Resolved: idle eviction (two tiers)

  • Short idle, parked in awaiting_inputhibernate. Compacts the heap via GC while keeping the process alive and addressable, so the human's eventual resolution arrives without a DB rehydrate.
  • Long idle → persist fsm_state and terminate, dropping from memory. Revival through ensure_started is cheap, so terminating frees more than hibernating holds.

Concurrent-message policy

v0 is single-in-flight: a user message arriving mid-turn is rejected (the default UI disables the composer). Post-v0 we expect two caller-chosen modes — direct-send (interrupt/run-alongside) and queue (serialize). The state machine should handle "user input arrived in a non-idle state" explicitly per state to leave room for this.

Crash semantics

A crashing tool task is isolated by its task boundary and surfaces as an error result fed back to the model, never an agent crash. If the agent crashes, the supervisor restarts it and it rehydrates from the log via ensure_started. The log is the recovery boundary.
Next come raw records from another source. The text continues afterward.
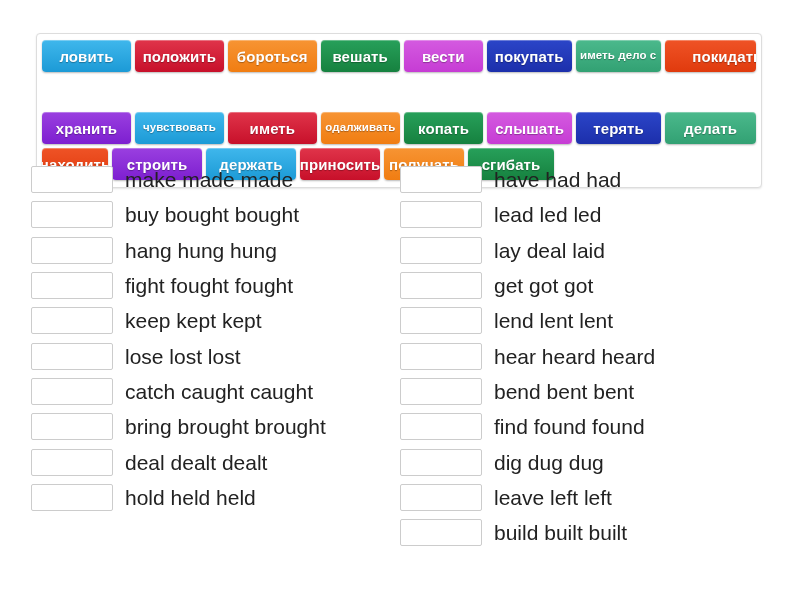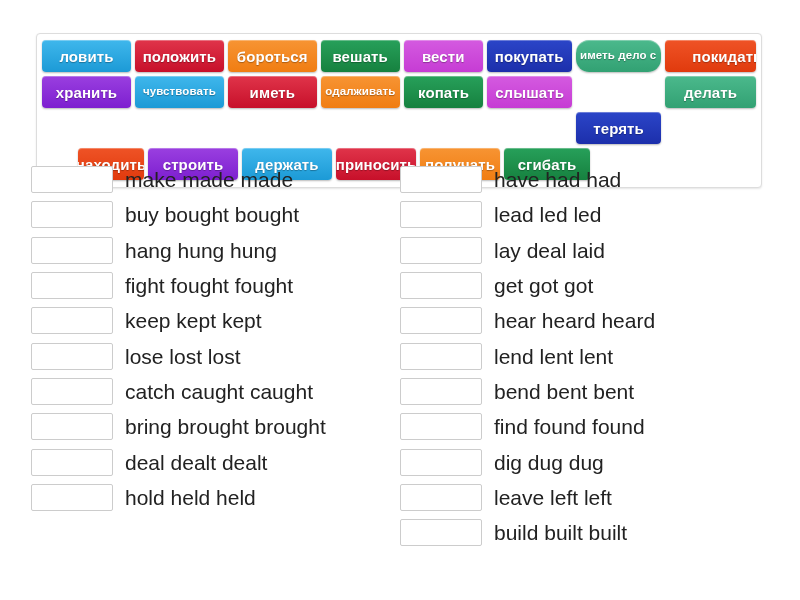--- a/index.html
+++ b/index.html
@@ -32,7 +32,7 @@
   .tile-row {
     display: flex;
     flex-direction: row;
-    align-items: flex-start;
+    align-items: flex-end;
     margin-bottom: 4px;
   }
   .tile-row:last-child {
ReqLLM operational notes (verified v1.16.0)

  • Streaming pools are HTTP/1-only by default (a known Finch ALPN bug with mixed-protocol large bodies) — revisit pool config before chasing streaming concurrency at scale.
  • Don't reach into ReqLLM struct internals: the substrate already migrated once within 1.x (TypedStruct → Zoi). Treat public constructors as the contract.

Remaining open

  • Multi-node addressing (Registry is local; a distributed registry such as Horde or syn would be needed for clustering). Out of scope for v0 — the invariant to protect is that ensure_started stays the only addressing point, so this becomes a one-file change later.